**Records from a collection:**
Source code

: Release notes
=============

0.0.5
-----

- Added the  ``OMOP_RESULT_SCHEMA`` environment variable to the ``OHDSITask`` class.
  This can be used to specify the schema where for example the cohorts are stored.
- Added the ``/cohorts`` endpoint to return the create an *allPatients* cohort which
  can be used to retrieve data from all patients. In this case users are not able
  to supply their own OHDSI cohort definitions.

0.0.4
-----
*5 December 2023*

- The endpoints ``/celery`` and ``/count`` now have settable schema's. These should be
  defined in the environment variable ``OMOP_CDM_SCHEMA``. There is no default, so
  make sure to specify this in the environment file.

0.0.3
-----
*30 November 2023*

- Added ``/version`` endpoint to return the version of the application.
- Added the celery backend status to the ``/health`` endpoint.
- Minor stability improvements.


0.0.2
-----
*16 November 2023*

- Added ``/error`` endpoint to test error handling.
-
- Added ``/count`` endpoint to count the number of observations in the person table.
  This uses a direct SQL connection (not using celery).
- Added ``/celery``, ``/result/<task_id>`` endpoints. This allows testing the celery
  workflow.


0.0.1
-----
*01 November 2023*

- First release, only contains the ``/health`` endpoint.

**Activity:**
Set down all the data exactly as given.

**Solution:**
Source code

: Release notes
=============

0.0.5
-----

- Added the  ``OMOP_RESULT_SCHEMA`` environment variable to the ``OHDSITask`` class.
  This can be used to specify the schema where for example the cohorts are stored.
- Added the ``/cohorts`` endpoint to return the create an *allPatients* cohort which
  can be used to retrieve data from all patients. In this case users are not able
  to supply their own OHDSI cohort definitions.

0.0.4
-----
*5 December 2023*

- The endpoints ``/celery`` and ``/count`` now have settable schema's. These should be
  defined in the environment variable ``OMOP_CDM_SCHEMA``. There is no default, so
  make sure to specify this in the environment file.

0.0.3
-----
*30 November 2023*

- Added ``/version`` endpoint to return the version of the application.
- Added the celery backend status to the ``/health`` endpoint.
- Minor stability improvements.


0.0.2
-----
*16 November 2023*

- Added ``/error`` endpoint to test error handling.
-
- Added ``/count`` endpoint to count the number of observations in the person table.
  This uses a direct SQL connection (not using celery).
- Added ``/celery``, ``/result/<task_id>`` endpoints. This allows testing the celery
  workflow.


0.0.1
-----
*01 November 2023*

- First release, only contains the ``/health`` endpoint.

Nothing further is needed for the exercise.